The sequence matters: Monitoring converges first

HPE has been clear about the order of convergence, and it reflects a considered approach rather than an attempt to force customers through a migration they are not ready for.

  1. Monitoring and troubleshooting will converge first.
  2. Configuration management, which reflects deeper differences in how the two platforms model network topology and policy, will follow later and more gradually.
  3. Over time the card views and dashboard experiences in Mist and Central will become increasingly similar, particularly for the operational tasks that take up most of a network team's day: identifying issues, determining root cause, reviewing client experience data and responding to anomalies.
  4. The configuration and provisioning experience will retain more platform-specific character for longer, because that is where the architectural differences are most deeply embedded.

For customers wondering whether they will one day be asked to migrate from one platform to the other, this framing is reassuring. The intent is not to deprecate one experience in favour of the other, but to progressively make the operational experience equivalent, regardless of which platform you are running.

See it for yourself

Hands-on Lab & Test Drive

Wednesday May 27, Sydney

If you want a practical sense of where this is heading, we are running a hands-on lab and test drive of the latest Mist release on May 27 at xx.

You will get direct experience with the platform, a deeper understanding of the HPE roadmap for their management platforms, and a clear picture of where the feature set has landed across both Mist and Central. Seats are limited, so register here for more details and to secure your place.

If you are running Aruba Central today…

  • Marvis Actions coming to Central
  • Improved client profiling
  • The agentic AI layer will progressively improve the quality of insight and automation available
  • The monitoring experience will become richer and more comparable to what Mist customers have had
  • The hardware you invest in from Wi-Fi 8 onwards will be dual-platform by default.

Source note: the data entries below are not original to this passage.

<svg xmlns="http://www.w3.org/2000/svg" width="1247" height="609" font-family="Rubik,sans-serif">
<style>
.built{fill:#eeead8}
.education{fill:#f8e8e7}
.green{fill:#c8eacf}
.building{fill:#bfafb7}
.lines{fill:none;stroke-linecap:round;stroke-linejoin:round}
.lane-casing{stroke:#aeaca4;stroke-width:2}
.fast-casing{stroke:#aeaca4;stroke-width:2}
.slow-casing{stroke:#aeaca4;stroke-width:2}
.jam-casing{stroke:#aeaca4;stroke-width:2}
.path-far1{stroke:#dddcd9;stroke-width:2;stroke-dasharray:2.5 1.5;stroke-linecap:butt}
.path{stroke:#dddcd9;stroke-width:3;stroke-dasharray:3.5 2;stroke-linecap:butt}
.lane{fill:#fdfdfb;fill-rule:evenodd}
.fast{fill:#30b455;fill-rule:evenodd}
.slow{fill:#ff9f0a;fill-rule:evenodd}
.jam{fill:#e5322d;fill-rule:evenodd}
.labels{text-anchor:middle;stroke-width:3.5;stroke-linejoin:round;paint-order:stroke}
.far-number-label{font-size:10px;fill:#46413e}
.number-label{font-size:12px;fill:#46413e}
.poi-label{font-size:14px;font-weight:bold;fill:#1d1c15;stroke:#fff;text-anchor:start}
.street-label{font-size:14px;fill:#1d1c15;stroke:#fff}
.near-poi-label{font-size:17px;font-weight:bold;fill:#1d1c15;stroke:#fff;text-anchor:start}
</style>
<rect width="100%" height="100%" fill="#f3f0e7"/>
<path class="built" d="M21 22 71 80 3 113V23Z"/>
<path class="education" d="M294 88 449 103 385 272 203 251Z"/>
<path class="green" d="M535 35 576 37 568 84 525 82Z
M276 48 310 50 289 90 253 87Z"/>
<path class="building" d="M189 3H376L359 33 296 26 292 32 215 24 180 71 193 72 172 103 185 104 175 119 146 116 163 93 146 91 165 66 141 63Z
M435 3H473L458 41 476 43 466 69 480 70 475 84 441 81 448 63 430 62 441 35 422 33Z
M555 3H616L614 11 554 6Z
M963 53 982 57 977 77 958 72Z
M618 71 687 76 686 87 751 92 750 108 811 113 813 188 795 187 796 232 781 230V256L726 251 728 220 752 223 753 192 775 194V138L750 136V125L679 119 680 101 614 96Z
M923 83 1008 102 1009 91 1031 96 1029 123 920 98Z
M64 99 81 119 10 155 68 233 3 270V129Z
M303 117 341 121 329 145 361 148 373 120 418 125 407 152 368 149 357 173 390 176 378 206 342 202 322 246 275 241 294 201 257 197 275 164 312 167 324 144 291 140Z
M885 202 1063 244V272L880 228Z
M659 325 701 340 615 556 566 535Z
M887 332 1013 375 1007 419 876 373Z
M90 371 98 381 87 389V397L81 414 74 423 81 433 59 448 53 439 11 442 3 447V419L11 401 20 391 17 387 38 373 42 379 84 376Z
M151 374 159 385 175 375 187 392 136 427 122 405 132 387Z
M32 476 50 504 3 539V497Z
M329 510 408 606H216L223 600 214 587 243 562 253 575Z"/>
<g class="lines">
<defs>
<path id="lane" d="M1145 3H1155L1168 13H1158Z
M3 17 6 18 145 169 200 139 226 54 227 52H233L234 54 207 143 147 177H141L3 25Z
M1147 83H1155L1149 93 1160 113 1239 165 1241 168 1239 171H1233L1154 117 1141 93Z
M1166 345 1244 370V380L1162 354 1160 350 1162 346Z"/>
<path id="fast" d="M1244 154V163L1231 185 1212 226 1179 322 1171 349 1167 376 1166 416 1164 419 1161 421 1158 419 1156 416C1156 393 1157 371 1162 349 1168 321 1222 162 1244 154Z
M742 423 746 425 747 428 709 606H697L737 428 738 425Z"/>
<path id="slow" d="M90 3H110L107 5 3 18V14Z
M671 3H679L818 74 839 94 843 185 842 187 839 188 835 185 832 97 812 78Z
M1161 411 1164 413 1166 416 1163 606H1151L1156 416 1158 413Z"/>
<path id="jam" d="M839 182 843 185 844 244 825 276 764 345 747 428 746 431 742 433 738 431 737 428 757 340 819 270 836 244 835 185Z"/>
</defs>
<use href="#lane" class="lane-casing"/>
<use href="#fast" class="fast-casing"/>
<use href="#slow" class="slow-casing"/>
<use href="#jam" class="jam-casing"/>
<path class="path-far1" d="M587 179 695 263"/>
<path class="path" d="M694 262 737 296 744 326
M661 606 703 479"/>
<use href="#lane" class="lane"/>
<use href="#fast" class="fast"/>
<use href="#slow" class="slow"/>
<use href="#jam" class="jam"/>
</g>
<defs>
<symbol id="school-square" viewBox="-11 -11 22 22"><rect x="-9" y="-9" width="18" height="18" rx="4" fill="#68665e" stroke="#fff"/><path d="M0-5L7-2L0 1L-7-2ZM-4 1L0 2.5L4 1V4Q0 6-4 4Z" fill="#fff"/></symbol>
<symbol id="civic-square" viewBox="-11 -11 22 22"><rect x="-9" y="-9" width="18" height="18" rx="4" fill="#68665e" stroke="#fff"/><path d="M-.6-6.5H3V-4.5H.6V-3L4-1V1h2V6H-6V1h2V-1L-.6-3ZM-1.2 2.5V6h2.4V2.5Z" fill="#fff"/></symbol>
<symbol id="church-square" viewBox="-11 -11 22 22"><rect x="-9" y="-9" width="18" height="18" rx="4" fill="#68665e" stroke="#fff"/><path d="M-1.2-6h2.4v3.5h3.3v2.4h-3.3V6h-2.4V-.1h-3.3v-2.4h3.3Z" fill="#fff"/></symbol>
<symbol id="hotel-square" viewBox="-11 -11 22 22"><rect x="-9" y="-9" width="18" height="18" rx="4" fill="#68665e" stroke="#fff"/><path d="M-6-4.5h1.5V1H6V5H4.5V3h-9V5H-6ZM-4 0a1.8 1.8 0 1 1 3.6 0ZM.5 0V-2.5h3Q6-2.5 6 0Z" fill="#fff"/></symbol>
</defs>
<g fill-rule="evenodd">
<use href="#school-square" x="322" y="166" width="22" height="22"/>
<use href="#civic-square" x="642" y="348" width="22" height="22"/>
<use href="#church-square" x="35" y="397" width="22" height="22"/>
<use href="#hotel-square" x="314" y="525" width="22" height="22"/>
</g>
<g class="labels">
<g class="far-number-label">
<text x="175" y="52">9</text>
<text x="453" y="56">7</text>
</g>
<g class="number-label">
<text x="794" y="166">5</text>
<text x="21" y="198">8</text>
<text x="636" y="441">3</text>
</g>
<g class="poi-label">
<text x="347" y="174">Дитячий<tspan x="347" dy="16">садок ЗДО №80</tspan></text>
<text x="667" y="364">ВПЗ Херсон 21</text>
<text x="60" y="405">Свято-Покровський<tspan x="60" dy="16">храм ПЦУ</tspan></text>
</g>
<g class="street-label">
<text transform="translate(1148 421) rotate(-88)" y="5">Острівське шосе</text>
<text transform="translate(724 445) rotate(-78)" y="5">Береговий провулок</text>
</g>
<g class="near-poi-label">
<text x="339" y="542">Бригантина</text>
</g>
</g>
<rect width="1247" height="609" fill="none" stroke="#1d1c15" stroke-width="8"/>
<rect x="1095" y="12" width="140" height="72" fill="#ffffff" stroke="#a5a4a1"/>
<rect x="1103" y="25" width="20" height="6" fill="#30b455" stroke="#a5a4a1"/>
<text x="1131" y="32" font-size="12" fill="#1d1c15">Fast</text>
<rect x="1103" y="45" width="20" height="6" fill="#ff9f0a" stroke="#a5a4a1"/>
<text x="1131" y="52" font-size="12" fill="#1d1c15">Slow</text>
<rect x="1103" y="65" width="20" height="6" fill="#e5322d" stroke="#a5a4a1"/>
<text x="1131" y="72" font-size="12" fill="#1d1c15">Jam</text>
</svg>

If you are running Juniper Mist today…

  • The global NOC view for large-scale operational oversight.
  • The dual-platform hardware commitment means that your future access point investments carry more flexibility than before.
  • The agentic AI improvements are platform-agnostic in their delivery.

If you have Juniper at the core and Aruba at the access layer…

The direction of travel is toward a more unified operational experience without requiring a rip-and-replace of either layer.

The self-driving network is the destination

The longer-term vision HPE has consistently articulated is the self-driving network. This is where the management platform evolves from surface-level data collection to AI-driven insights, recommendations, assisted remediation, and eventually autonomous operation. HPE has a five-stage model that maps this progression in the same way as autonomous vehicle development is often described - from basic sensors through to full self-driving capability.

This vision is increasingly resonating, particularly in education and other environments where lean IT teams manage dispersed infrastructure across dozens of sites. The appeal of a platform that can detect, diagnose and remediate issues without requiring a technician to be physically present, or even particularly experienced, is clear and practical rather than theoretical.

HPE right now is clear that their AI investment focuses on Day 2 and beyond operations, not on initial configuration. The value lies in ongoing issue detection, root cause analysis and optimisation, with the end result often being a configuration adjustment surfaced by the AI rather than identified through manual investigation. This is a meaningful distinction from tools that apply AI to the provisioning workflow but leave the operational burden largely unchanged.